Bonnie Triyana menyarankan agar penulisan sejarah ulang memasukkan sisi baik dan buruk agar tidak ada distorsi sejarah. Ia juga menyoroti isu mengenai pembatasan kasus pelanggaran HAM berat yang dimasukkan dalam buku sejarah baru. Ia menegaskan bahwa tidak boleh ada sensor atau seleksi dalam penulisan sejarah, terutama terkait isu sensitif seperti pelanggaran HAM berat. Menurutnya, memori kolektif bangsa tidak boleh selektif agar generasi mendatang dapat belajar dari masa lalu.
Dukungan dengan Catatan dari PKS
Presiden Partai Keadilan Sejahtera (PKS), Al Muzzammil Yusuf, juga memberikan dukungan terhadap penulisan ulang sejarah dengan catatan bahwa prosesnya harus tetap objektif, proporsional, dan faktual. Ia percaya bahwa latar belakang Fadli Zon sebagai lulusan sastra akan menjamin penulisan sejarah dilakukan dengan pertimbangan yang matang dan melibatkan berbagai pakar.
Wacana penulisan ulang sejarah ini terus menjadi sorotan publik, memunculkan pertanyaan tentang bagaimana sejarah akan ditulis, siapa yang akan terlibat, dan bagaimana keseimbangan antara narasi positif dan pengungkapan fakta akan dijaga. Perdebatan ini menggarisbawahi kompleksitas dalam menulis sejarah suatu bangsa, terutama ketika menyangkut isu-isu sensitif dan kontroversial.
Berikut poin-poin penting yang muncul dalam perdebatan:
- Tujuan Penulisan Ulang: Mempersatukan bangsa, menumbuhkan nasionalisme, dan menginspirasi generasi muda.
- Nada Positif: Interpretasi yang berbeda, mulai dari menyoroti prestasi hingga menyampaikan fakta apa adanya.

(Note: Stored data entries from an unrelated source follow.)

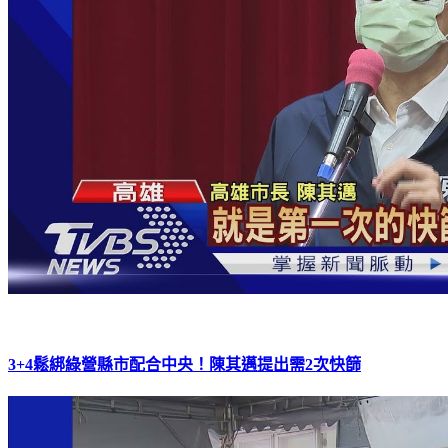
3+4鬆綁綠營縣市配合中央！陳其邁提出需2次快篩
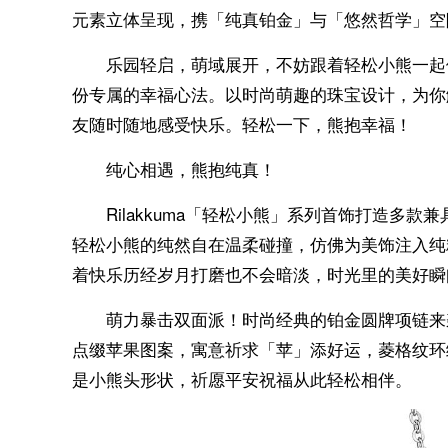
元素立体呈现，携「纯真铂金」与「悠然哲学」空
乐园轻启，萌域展开，不妨跟着轻松小熊一起
份专属的幸福心法。以时尚萌趣的珠宝设计，为你
友随时随地感受快乐。轻松一下，熊抱幸福！
纯心相遇，熊抱纯真！
Rilakkuma「轻松小熊」系列首饰打造多
轻松小熊的纯然自在温柔碰撞，仿佛为美饰注入纯
着快乐历经岁月打磨也不会暗淡，时光里的美好瞬
萌力暴击双面派！时尚经典的铂金圆牌项链来
点缀苹果图案，寓意祈求「苹」添好运，菱格纹环
是小熊头形状，祈愿平安祝福从此轻松相伴。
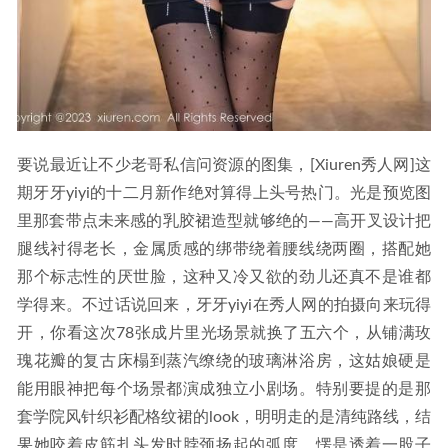
要说最近让不少老哥私信问资源的图集，[Xiuren秀人网]这
期牙牙yiyi的十二月新作绝对算得上头号热门。光是预览图
里那套带点未来感的乳胶裙造型就够绝的——高开叉设计把
腿线衬得老长，金属质感的绑带绕着腰线绕两圈，搭配她
那个标志性的厌世脸，这种又冷又欲的劲儿还真不是谁都
学得来。不过话说回来，牙牙yiyi在秀人网的拍摄向来玩得
开，你看这次78张成片里光场景就换了五六个，从铺满玫
瑰花瓣的复古床榻到蒸汽缭绕的玻璃淋浴房，这姑娘硬是
能用眼神把每个场景都演成独立小剧场。特别要提的是那
套学院风针织衫配格纹裙的look，明明走的是清纯路线，结
果她咬着皮筋扎头发时脖颈扬起的弧度，愣是透着一股子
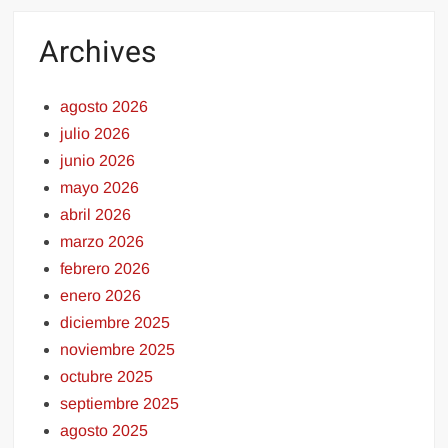
Archives
agosto 2026
julio 2026
junio 2026
mayo 2026
abril 2026
marzo 2026
febrero 2026
enero 2026
diciembre 2025
noviembre 2025
octubre 2025
septiembre 2025
agosto 2025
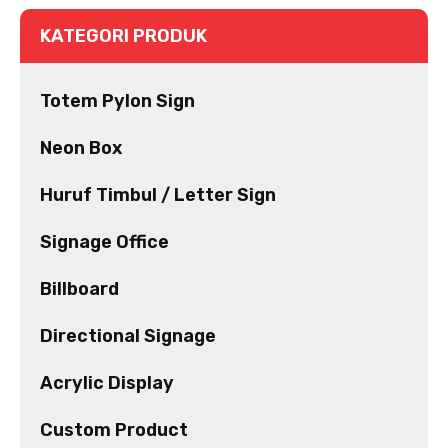
KATEGORI PRODUK
Totem Pylon Sign
Neon Box
Huruf Timbul / Letter Sign
Signage Office
Billboard
Directional Signage
Acrylic Display
Custom Product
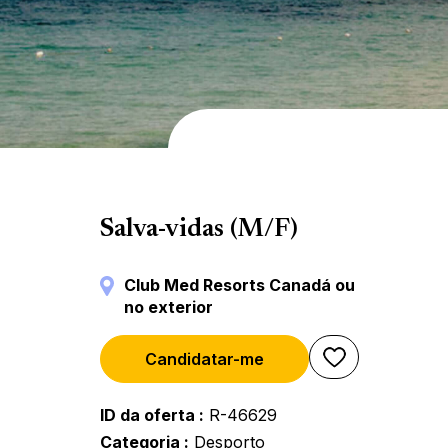
Esportes Aquáticos
Salva-vidas (M/F)
Club Med Resorts Canadá ou
no exterior
Candidatar-me
ID da oferta
R-46629
Categoria
Desporto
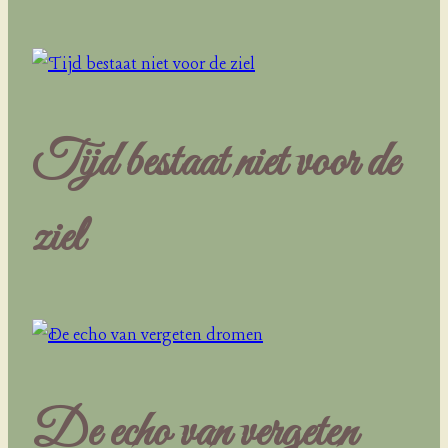
Tijd bestaat niet voor de
ziel
De echo van vergeten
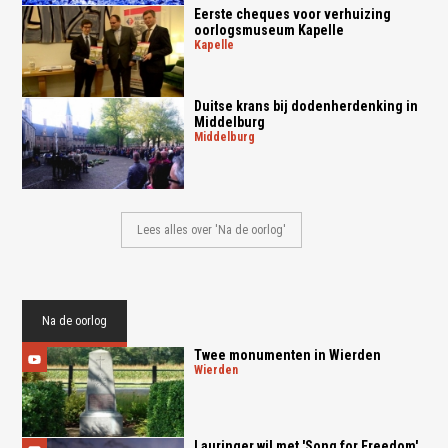
Eerste cheques voor verhuizing
oorlogsmuseum Kapelle
kapelle
Duitse krans bij dodenherdenking in
Middelburg
middelburg
Lees alles over 'Na de oorlog'
Na de oorlog
Twee monumenten in Wierden
wierden
Lauringer wil met 'Song for Freedom'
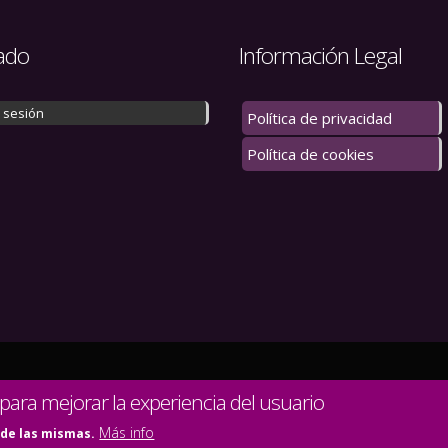
ado
Información Legal
r sesión
Política de privacidad
Política de cookies
 los derechos reservados.
 para mejorar la experiencia del usuario
Más info
 de las mismas.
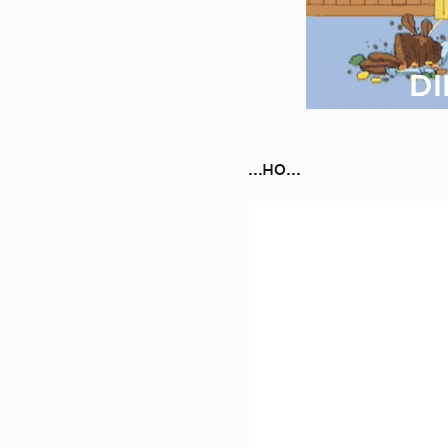
...но...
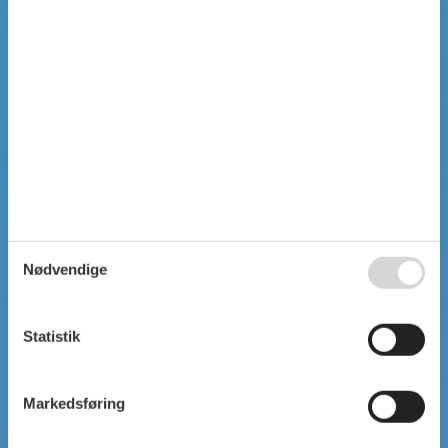
SIMPEL SØGNING
Nødvendige
Statistik
Markedsføring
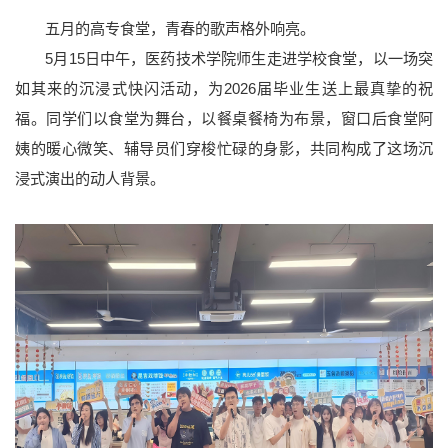
五月的高专食堂，青春的歌声格外响亮。
5月15日中午，医药技术学院师生走进学校食堂，以一场突
如其来的沉浸式快闪活动，为2026届毕业生送上最真挚的祝
福。同学们以食堂为舞台，以餐桌餐椅为布景，窗口后食堂阿
姨的暖心微笑、辅导员们穿梭忙碌的身影，共同构成了这场沉
浸式演出的动人背景。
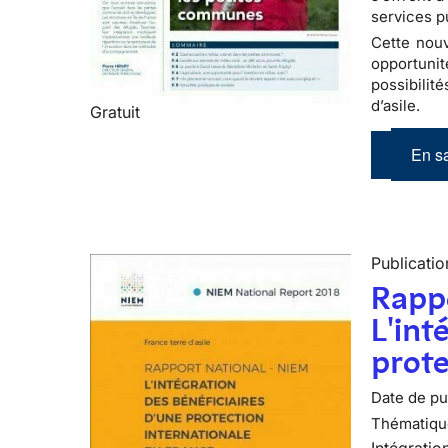
services pu
Cette nouve
opportuni
possibilité
d’asile.
Gratuit
En sa
Publicatio
Rapp
L'int
prote
Date de pub
Thématiqu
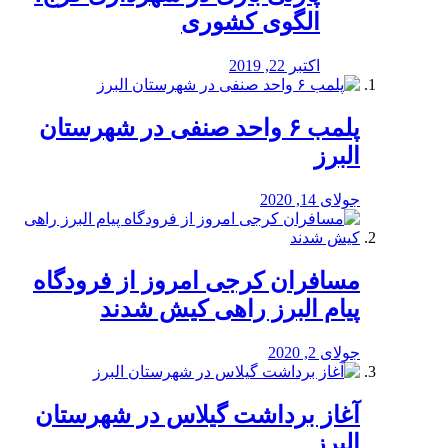
الگوی کشوری
اکتبر 22, 2019
پلمب ۶ واحد صنفی در شهرستان
البرز
جولای 14, 2020
مسافران کرجی امروز از فرودگاه
پیام البرز راهی کیش شدند
جولای 2, 2020
آغاز برداشت گیلاس در شهرستان
البرز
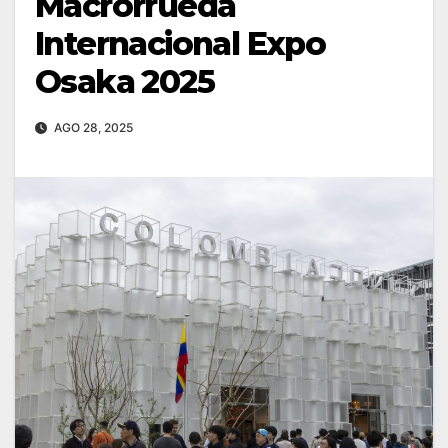
Macrorrueda
Internacional Expo
Osaka 2025
AGO 28, 2025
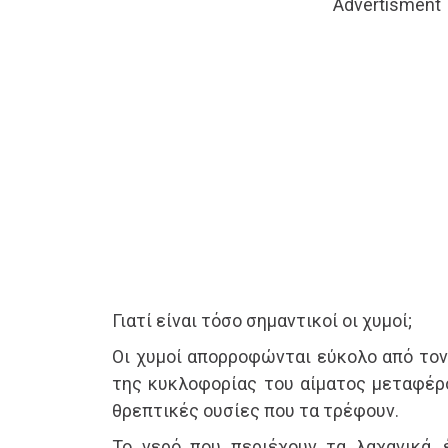
Advertisment
Γιατί είναι τόσο σημαντικοί οι χυμοί;
Οι χυμοί απορροφώνται εύκολο από τον
της κυκλοφορίας του αίματος μεταφέρο
θρεπτικές ουσίες που τα τρέφουν.
Το νερό που περιέχουν τα λαχανικά,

- Pelanggaran HAM Berat: Kekhawatiran tentang potensi sensor atau pembatasan kasus yang dimasukkan dalam sejarah.
- Objektivitas: Pentingnya menjaga keseimbangan narasi dan melibatkan berbagai perspektif.
Perdebatan ini menunjukkan bahwa penulisan sejarah bukan hanya sekadar mencatat peristiwa masa lalu, tetapi juga merupakan proses interpretasi yang kompleks dan melibatkan berbagai kepentingan.